Feel so lost inside😥
My dad passed away just over 6 months ago.
Now there no words cab describe how i feel😭
Because of lockdown months ago held everuthing back
Dont really want talk about it.
Anyway never thought could visualise finally flying over going to clear our my dafs house etc.
So upset cant stop crying
Dont know why hurts si much
I barely knew him
Thats another story.
Feel so lost inside alone.
Yes i have family but nobody really understands how you feel.
Brother and I clear most of the house
But just couldnt hand back the key
Going back over maybe end next week or following wk☹
Feel so lost inside😥
Hi. S47. I am so sorry for how you feel after such a loss. Knew him well or not makes little difference. He was your dad and still is. Six months is so little time although, to you, it may seems ages. Whatever the circumstances we still can grieve over someone we hardly knew, or even never met. It may sound strange but it’s true. Handing back the key gives it a finality that may upset you. No one who has not been where you are can possibly know the pain. It’s why being here is so important. We all know only too well. Love and understanding are so important. Try not to force yourself too much or anticipate. Take it a day at a time. Very slowly, gradually it does ease just a little so that you may be able to see things differently. Give yourself time.
My very best wishes to you and Blessings. John.
Thankyou for your kind words.
Yes handing back the keys is so hard to do.
Been in tears all week & cant talk to anyone abour how im feeling? Why does it hurt so much💔
Just couldnt hand them back last wk.
As its final & theres no going back & hes really gone.
Although im sure my dad/spirit is still in his house.
Need fly over again end off next wk check for finall time :& check atticc
So sorry to hear this. @Karen1978 had to clear her dear mum’s house in two weeks, it is very very sad when we have to do this, I haven’t yet had to do this but when the time comes and I have to do it, I shall be totally devastated and probably at this site crying to yuo guys.
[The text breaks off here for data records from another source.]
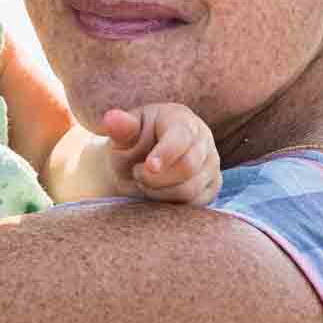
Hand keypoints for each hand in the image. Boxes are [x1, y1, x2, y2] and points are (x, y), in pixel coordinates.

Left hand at [99, 104, 222, 204]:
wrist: (141, 159)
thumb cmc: (133, 142)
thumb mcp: (123, 133)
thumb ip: (121, 128)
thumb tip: (111, 119)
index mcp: (181, 119)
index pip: (180, 138)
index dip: (164, 154)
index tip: (147, 167)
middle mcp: (203, 139)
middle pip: (188, 167)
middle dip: (155, 178)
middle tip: (136, 173)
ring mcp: (211, 163)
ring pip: (190, 190)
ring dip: (159, 192)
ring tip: (144, 181)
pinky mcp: (212, 186)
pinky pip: (195, 203)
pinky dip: (170, 202)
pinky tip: (158, 191)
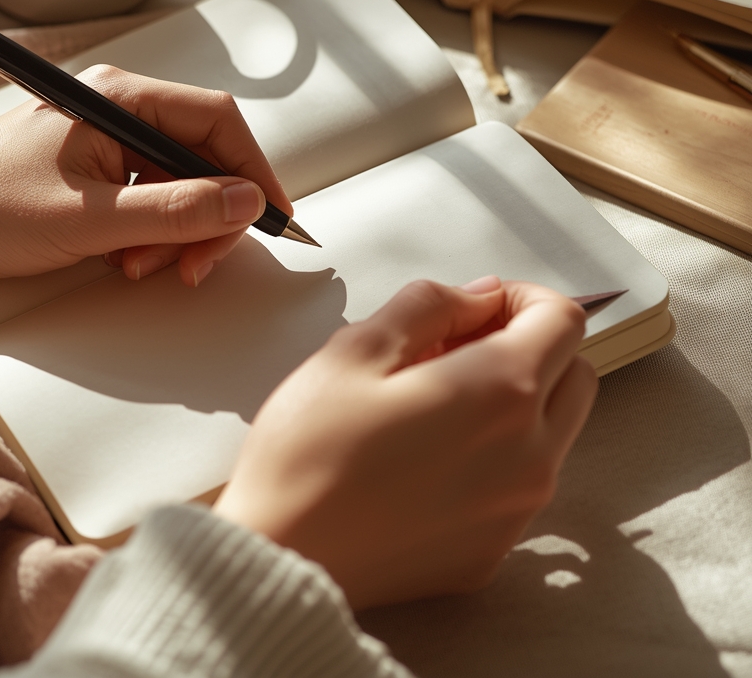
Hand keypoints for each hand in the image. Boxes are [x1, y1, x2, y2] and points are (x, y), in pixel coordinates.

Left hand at [0, 66, 291, 284]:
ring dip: (176, 233)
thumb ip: (174, 210)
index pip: (216, 122)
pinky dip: (150, 237)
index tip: (274, 217)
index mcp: (120, 100)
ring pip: (178, 187)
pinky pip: (148, 203)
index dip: (255, 169)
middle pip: (202, 158)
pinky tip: (123, 261)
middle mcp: (119, 113)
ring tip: (143, 267)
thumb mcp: (90, 218)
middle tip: (196, 264)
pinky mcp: (95, 175)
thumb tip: (246, 202)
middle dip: (209, 215)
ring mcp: (107, 145)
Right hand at [214, 276, 595, 608]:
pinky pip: (522, 484)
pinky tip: (427, 455)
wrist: (278, 556)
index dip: (524, 297)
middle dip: (528, 345)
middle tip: (455, 345)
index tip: (478, 304)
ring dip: (517, 399)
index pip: (564, 321)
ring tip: (435, 399)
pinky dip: (497, 454)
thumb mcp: (355, 348)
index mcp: (499, 392)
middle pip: (575, 374)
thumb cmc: (306, 452)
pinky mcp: (494, 551)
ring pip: (556, 431)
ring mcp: (516, 511)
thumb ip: (430, 305)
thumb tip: (480, 297)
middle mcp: (528, 454)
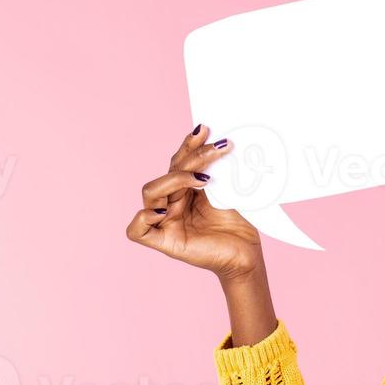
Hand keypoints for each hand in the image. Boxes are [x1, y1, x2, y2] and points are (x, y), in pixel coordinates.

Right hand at [125, 125, 264, 280]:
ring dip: (175, 179)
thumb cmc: (239, 225)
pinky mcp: (164, 242)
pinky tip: (164, 211)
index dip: (189, 145)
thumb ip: (217, 171)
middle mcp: (171, 203)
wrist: (247, 255)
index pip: (178, 162)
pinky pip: (137, 230)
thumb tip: (217, 141)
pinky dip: (144, 217)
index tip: (205, 129)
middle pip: (168, 172)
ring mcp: (165, 222)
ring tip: (204, 179)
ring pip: (151, 192)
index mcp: (184, 190)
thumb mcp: (228, 192)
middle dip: (192, 157)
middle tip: (219, 149)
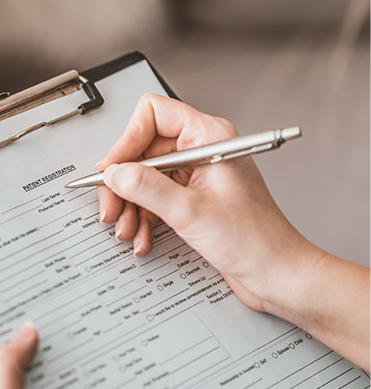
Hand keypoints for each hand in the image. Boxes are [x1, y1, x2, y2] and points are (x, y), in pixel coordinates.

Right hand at [96, 93, 321, 313]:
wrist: (276, 273)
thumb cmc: (255, 240)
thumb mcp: (189, 212)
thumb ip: (146, 188)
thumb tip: (114, 173)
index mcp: (209, 137)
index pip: (153, 115)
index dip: (127, 140)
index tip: (113, 170)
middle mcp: (202, 150)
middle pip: (142, 151)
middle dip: (123, 184)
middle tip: (111, 208)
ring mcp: (196, 175)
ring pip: (143, 178)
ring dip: (130, 206)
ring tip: (128, 229)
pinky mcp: (192, 198)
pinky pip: (153, 198)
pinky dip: (143, 218)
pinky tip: (143, 236)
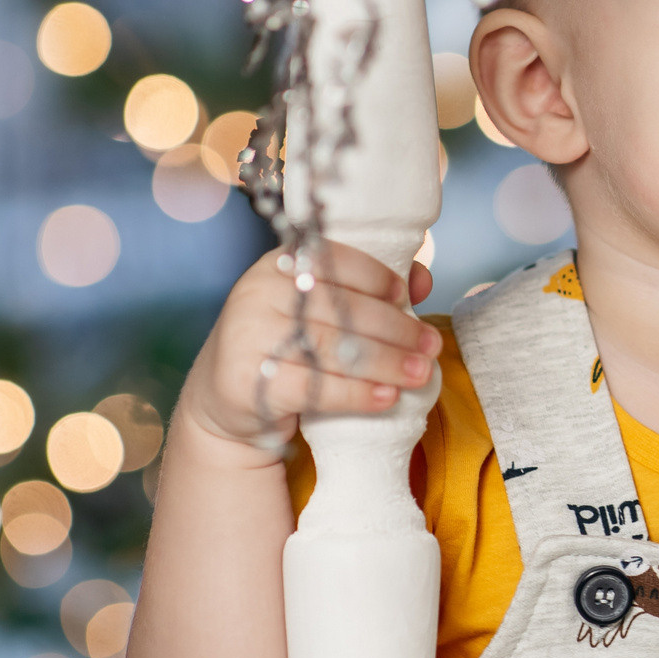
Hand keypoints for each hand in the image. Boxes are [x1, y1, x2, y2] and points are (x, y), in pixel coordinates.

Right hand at [177, 241, 439, 454]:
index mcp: (277, 267)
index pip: (331, 260)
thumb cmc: (286, 345)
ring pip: (332, 348)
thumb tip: (422, 279)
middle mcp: (257, 294)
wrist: (228, 397)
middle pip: (339, 309)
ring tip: (420, 373)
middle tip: (431, 345)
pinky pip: (316, 387)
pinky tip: (387, 397)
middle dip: (395, 328)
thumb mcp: (319, 311)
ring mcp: (249, 337)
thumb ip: (367, 289)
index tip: (405, 295)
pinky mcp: (249, 382)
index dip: (374, 276)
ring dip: (386, 362)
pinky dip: (358, 394)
I hope you are both doing ok today.
Yesit is very traumatic
Hi Abdullah and all.
It is very upsetting reading all your posts and I can totally sympathise with how you are feeling as I struggle too. It was really traumatic having to clear the home in such little time after both my parents passed after 4 months of each other, the home had so many memories good and obviously sad ones, the council are heartless people as they are in my family home now ripping it up and taking things out which to me meant something, the fire place is being removed as apparently is a health risk but even that has so many memories which I hold so dearly.
Day by day I struggle to cope and now having weekly counselling sessions and taking antidepressants to help cushion my grief as before it just felt like my heart was being ripped out of my chest so I am able to cope alittle better now but it never gets easier. The days just roll into one for me and often feel like I am getting up, working and going to bed, feels very routine and i feel very lost and alone as i too dont have much family and no children so no focus to put onto but myself which is difficult as i just want to curl up into a ball and have the pain taken away.
I do hope you all can find some happy memories in amongst the sadness as sometimes holding onto those makes things alittle more bearable.
Hi Karen, thanks so much for being kind enough to post to give some words of encouragement to S47, I am sorry you’re still having quite a bad time, and you’re correct, it is despicable the way the council acted, hope things start to get a bit better for you soon. Please look after yourself. Hugggsss.
Dear Abdullah and S47.
Thankyou so much for your lovely words of comfort. Although it is very difficult at the moment, things do start to feel alittle easier and every day when you wake up, it doesnt feel as much as a heavy cloud over you but yes you do still get days when it just hits you like a ton of bricks and the hurt and trauma of everything just comes flooding back. My friends do tell me that even after a year, you still feel that pain but it does get easier to cope with and more manageable so I hope that brings you comfort in this sad time for all of us that has lost the most important people in our lives. Its 10 times worse when you have to give up the family home too, a place that is your comfort blanket in amongst the people in it that make it a home, the council too are utterly heartless, they just dont understand how painful it is and to them, it’s just bricks and mortar but to us it’s so much more than that.
Thinking of you both too and give you both the warmest of hugs.
Hopr your doing ok Karen
Thijking of you♡
Thankyou so much for your lovely comforting words. I am just trying to get through each day at the moment, they all seem to roll into one and often is a blur to me.
Hope you are getting through your days ok too and am thinking of you.